Par crainte d’une hypothétique obstruction par la gendarmerie, l’heure et le lieu de la manifestation ont été précieusement dissimulés. De fait, ce n’est que quelques minutes avant l’heure dite que le site du rassemblement a été dévoilé : le parvis de la Collectivité territoriale. Samedi 11 septembre, vers 17 heures, plusieurs dizaines de personnes ont ainsi répondu à l’appel du Collectif Santé de Saint-Barthélemy. L’objectif était d’afficher le refus de se soumettre à l’obligation vaccinale imposée aux professionnels de santé à partir du mercredi 15 septembre, mais aussi de protester contre l’instauration du “passe sanitaire” dès le lundi 13 septembre.
« Impact dévastateur sur notre système »
Pour les membres du Collectif Santé de Saint-Barth, il s’agissait avant tout d’affirmer leur position après une rencontre infructueuse avec la directrice de l’Agence régionale de santé, Valérie Denux, une semaine plus tôt. « Madame Denux et Monsieur le préfet n’ont pas voulu évaluer le bénéfice risque pour notre système de santé local de l’application de l’obligation vaccinale, explique le Collectif. Leur discours se résume à « la loi est la loi » et ce sans considérer l’impact dévastateur sur notre système de santé et sur la liberté du patient à choisir son soignant. »
La crainte des professionnels de santé opposés à l’obligation vaccinale porte notamment sur le sort réservé aux patients des praticiens libéraux. « L’obligation va tuer de nombreuses relations de confiance entre soignants et soignés, insiste le Collectif. Les libéraux ont souvent compensé le manque de personnels hospitaliers, notamment après le passage de l’ouragan Irma. » Quant au vaccin, le Collectif n’en voit pas l’utilité au sein de l’hôpital. « Il n’apportera pas l’immunité collective et des soignants vaccinés peuvent être infectés et contagieux, affirme des soignants. Faire croire que l’hôpital sera un lieu exempt de diffusion de virus grâce à la vaccination de tous les soignants est illusoire et contre-productif. »

----

Actions à mener:
a) Citez mot pour mot la partie de l'extrait sur la manifestation de Saint-Barthélemy qui s'ouvre sur les mots contenant « Par crainte d’une » et se termine par « lundi 13 septembre. ».
b) Poursuivez l'extrait sur la manifestation contre l'obligation vaccinale à Saint-Barthélemy, à la suite de sa dernière phrase.

[Entrées de données collectées]
----

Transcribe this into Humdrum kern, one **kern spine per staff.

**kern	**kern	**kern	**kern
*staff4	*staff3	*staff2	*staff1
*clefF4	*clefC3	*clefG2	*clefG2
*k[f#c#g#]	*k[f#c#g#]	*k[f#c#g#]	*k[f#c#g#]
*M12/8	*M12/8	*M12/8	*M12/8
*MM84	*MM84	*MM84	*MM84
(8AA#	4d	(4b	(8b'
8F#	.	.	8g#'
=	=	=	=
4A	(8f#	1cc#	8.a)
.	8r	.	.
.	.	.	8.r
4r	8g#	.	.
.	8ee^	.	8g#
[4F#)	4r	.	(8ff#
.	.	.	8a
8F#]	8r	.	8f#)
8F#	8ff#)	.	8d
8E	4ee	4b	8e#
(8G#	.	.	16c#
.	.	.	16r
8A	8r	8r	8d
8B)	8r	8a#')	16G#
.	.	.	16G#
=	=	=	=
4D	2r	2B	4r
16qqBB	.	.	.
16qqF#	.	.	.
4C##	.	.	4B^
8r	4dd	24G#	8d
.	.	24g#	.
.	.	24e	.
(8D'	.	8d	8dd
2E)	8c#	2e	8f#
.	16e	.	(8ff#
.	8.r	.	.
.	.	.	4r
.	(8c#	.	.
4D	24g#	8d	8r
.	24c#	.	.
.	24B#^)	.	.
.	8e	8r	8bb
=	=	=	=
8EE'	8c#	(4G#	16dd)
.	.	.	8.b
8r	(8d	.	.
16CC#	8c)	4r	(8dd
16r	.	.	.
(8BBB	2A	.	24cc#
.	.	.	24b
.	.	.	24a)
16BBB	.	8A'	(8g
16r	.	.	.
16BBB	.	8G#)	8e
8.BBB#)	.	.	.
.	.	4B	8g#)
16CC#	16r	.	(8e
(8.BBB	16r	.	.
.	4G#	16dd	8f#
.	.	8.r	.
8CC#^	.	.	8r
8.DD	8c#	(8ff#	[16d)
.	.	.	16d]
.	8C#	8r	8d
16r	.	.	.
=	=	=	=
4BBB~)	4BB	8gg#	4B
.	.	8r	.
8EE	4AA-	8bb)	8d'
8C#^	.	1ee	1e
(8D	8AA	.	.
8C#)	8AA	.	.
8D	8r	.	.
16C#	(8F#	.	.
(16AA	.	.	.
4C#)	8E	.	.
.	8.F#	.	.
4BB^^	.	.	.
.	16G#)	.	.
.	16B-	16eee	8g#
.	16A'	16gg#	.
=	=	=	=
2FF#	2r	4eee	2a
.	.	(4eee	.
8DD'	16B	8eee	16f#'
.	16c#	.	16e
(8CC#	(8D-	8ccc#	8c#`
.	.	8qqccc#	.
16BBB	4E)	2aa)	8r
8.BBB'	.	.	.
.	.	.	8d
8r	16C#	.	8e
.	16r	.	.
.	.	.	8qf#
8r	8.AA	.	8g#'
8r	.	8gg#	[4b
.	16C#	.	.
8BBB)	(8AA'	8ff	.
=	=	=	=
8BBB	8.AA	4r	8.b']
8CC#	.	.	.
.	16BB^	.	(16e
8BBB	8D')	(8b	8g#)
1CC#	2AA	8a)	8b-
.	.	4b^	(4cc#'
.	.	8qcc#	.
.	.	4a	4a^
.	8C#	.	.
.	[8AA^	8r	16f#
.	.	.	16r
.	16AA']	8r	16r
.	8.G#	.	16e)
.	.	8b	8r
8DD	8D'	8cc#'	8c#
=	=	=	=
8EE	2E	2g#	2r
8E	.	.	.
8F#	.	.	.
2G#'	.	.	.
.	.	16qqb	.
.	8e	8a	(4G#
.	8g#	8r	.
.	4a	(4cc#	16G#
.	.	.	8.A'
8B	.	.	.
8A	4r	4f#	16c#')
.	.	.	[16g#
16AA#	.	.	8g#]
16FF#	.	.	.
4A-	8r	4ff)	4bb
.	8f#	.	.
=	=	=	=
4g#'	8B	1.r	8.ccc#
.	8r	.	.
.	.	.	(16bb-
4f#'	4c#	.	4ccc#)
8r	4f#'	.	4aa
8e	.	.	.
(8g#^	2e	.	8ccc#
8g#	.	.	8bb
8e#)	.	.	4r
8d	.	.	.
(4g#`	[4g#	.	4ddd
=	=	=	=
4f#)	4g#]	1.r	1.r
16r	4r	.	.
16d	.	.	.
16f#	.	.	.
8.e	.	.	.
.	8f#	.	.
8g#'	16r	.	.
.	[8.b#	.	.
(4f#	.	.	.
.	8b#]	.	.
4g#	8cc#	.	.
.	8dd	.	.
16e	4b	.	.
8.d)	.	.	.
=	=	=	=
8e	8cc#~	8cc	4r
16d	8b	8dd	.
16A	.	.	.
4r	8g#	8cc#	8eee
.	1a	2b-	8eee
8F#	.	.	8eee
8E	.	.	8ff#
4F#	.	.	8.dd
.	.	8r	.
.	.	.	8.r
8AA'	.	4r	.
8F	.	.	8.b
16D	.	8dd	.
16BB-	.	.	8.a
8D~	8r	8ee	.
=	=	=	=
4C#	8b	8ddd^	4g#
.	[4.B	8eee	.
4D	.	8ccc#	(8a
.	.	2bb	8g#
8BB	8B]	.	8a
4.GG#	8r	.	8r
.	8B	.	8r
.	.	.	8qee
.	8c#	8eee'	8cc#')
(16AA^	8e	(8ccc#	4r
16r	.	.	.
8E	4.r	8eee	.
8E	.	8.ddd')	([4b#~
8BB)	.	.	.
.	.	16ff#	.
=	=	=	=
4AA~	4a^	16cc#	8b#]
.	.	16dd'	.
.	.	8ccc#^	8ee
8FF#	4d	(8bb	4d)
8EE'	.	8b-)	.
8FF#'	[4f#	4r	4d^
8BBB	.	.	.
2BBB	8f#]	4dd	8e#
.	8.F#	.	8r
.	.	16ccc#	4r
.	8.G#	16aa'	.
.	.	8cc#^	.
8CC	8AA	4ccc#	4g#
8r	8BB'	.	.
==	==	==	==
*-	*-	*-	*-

----

Réponses:
a)
Par crainte d’une hypothétique obstruction par la gendarmerie, l’heure et le lieu de la manifestation ont été précieusement dissimulés. De fait, ce n’est que quelques minutes avant l’heure dite que le site du rassemblement a été dévoilé : le parvis de la Collectivité territoriale. Samedi 11 septembre, vers 17 heures, plusieurs dizaines de personnes ont ainsi répondu à l’appel du Collectif Santé de Saint-Barthélemy. L’objectif était d’afficher le refus de se soumettre à l’obligation vaccinale imposée aux professionnels de santé à partir du mercredi 15 septembre, mais aussi de protester contre l’instauration du “passe sanitaire” dès le lundi 13 septembre.

b)
Un traitement différent
Au-delà des débats sur l’utilité et l’efficacité du vaccin, c’est la question du statut du secteur de la santé à Saint-Barth qui se pose à travers le mouvement du Collectif. Dépendants de la Guadeloupe, où les professionnels visés par l’obligation vaccinale bénéficient d’un report de la mesure jusqu’au 15 novembre, date officielle de l’éventuelle levée de l’État d’urgence sanitaire, les soignants de Saint-Barthélemy se sont vus refuser l’accès à ce report par la direction de l’ARS. Un traitement différencié qui n’est évidemment pas compris par les personnels qui refusent de se faire vacciner.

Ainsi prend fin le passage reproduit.